The i30 will be followed in early 2008 by an estate version (called the i30 CW for ‘cross-wagon’) and the Amica-replacing i10 city car.
New medium wheelbase panel van and minibus products mark the return of the brand to LCVs in the UK six years after the withdrawal of the H100 panel van. Codenamed TQ and shown originally at the April 2007 Seoul motor show, they go on sale in Korea in October before the 2008 UK launch – first in January with a punchy 170PS 2.5 diesel, followed by a more mainstream 110PS unit in August.
Hyundai hopes for 5,000 UK sales per annum by 2010. An i40 based on a “dramatically-facelifted” Sonata – especially on the inside – will take on the likes of the Peugeot 407 and Ford Mondeo in summer 2008 before a Getz-replacing i20 supermini arrives in autumn of the same year.

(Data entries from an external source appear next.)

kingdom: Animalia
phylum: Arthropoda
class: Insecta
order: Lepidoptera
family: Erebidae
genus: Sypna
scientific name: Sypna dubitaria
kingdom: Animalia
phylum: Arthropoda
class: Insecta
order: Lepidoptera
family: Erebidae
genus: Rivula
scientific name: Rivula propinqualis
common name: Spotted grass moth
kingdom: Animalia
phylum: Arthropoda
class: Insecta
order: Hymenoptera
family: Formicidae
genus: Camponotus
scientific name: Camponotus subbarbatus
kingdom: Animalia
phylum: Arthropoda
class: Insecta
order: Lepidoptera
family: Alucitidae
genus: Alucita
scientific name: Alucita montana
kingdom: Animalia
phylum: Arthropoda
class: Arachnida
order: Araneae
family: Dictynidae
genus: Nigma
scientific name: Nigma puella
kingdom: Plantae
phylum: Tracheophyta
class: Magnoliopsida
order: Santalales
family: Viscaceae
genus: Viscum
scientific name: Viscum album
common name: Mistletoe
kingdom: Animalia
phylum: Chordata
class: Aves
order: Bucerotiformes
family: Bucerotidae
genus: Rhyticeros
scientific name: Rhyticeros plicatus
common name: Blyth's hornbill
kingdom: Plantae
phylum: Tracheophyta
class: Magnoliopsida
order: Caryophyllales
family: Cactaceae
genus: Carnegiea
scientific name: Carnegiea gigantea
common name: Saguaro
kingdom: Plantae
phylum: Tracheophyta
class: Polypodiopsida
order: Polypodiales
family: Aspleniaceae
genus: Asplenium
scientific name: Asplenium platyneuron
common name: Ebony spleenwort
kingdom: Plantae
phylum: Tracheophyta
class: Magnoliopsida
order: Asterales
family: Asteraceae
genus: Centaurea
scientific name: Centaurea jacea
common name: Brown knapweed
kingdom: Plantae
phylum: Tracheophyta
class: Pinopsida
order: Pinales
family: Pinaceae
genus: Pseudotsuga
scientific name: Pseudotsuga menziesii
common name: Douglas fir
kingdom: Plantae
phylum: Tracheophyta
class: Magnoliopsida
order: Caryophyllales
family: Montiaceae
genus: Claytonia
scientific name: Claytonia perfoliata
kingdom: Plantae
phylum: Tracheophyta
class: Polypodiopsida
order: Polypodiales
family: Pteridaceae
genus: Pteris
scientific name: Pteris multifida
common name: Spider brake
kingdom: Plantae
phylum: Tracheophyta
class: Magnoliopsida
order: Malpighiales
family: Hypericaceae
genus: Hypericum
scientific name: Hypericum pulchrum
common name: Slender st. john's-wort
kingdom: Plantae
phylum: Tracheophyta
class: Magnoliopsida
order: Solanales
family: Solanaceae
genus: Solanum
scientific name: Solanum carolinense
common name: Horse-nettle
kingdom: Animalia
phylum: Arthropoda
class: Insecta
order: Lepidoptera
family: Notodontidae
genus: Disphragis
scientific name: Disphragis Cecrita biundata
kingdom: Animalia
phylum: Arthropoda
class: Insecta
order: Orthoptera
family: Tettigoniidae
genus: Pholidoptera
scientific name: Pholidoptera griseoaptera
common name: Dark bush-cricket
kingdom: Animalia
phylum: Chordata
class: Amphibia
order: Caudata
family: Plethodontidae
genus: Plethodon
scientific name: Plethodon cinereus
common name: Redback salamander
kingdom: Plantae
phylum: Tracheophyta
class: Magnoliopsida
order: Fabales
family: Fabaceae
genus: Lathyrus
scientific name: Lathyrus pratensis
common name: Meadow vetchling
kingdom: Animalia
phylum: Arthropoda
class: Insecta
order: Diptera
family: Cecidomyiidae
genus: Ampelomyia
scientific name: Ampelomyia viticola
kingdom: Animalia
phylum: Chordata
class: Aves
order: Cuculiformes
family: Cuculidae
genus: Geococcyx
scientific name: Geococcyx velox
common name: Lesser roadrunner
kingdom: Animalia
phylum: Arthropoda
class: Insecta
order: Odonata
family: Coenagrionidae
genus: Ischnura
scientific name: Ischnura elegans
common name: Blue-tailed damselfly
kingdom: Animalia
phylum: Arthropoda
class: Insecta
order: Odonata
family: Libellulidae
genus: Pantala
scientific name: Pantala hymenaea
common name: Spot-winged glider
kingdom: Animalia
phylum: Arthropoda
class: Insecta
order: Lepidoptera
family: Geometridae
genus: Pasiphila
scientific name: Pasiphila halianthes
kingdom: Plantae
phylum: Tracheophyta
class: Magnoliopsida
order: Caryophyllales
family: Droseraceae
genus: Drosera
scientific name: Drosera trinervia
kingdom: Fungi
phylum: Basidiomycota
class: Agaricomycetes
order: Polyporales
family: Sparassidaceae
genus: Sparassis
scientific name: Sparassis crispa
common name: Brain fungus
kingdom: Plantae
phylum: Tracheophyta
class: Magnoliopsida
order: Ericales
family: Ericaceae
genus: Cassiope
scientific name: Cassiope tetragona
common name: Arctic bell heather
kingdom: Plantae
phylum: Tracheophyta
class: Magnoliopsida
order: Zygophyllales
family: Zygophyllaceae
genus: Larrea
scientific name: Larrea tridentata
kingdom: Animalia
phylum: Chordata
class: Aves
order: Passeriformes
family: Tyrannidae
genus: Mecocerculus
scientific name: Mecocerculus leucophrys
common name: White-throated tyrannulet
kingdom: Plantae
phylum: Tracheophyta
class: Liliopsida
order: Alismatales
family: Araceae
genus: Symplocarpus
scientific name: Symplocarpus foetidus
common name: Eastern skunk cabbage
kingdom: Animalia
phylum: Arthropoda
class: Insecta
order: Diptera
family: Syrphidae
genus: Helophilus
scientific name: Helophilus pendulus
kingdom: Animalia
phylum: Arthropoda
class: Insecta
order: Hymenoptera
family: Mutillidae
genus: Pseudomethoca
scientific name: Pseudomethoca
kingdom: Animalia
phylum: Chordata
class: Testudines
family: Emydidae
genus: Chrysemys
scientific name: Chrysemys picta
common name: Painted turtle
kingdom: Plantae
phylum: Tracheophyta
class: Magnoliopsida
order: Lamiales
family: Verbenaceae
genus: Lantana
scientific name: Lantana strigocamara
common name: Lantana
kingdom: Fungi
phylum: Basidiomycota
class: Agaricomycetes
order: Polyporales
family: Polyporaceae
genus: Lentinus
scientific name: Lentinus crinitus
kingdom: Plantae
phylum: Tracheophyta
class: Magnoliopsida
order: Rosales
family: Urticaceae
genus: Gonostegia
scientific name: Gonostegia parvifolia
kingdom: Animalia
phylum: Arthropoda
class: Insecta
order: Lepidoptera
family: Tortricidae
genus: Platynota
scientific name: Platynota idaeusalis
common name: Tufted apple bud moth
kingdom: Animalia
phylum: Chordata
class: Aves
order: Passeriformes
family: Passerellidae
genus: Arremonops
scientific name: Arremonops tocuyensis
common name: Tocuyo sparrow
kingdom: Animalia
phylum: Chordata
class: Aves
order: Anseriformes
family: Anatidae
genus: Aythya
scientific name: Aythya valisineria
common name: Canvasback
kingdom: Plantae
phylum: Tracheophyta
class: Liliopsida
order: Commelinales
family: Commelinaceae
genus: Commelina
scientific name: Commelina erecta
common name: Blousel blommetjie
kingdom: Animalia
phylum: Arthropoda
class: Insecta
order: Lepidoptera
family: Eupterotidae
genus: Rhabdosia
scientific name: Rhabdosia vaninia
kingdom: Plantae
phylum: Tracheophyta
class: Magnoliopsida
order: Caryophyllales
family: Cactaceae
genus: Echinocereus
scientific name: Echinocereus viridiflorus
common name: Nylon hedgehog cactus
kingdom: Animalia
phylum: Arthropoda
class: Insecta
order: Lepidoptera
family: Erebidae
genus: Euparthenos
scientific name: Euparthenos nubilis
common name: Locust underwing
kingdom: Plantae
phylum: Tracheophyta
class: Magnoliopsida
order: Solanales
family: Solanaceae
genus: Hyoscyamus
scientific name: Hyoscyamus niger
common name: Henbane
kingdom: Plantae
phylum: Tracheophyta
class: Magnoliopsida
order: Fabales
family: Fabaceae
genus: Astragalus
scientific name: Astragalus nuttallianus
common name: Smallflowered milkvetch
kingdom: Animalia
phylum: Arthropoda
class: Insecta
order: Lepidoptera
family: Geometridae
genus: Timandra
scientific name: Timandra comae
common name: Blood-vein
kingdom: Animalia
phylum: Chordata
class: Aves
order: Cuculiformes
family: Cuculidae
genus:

Customers wanting to see the next stage of Hyundai’s design revolution will have to wait for the all-new Freelander-sized Tucson due in 2010 though. It could also potentially get the new name treatment – the ‘ix40’ has been mentioned – and insiders say it will be heavily based on the front-end styling of the radical Qarmaq concept shown in Geneva this year.
This extremely busy schedule of launch activity also lends more substance to Hyundai’s well-publicised ambitions to become a top five global vehicle maker by 2010-2012.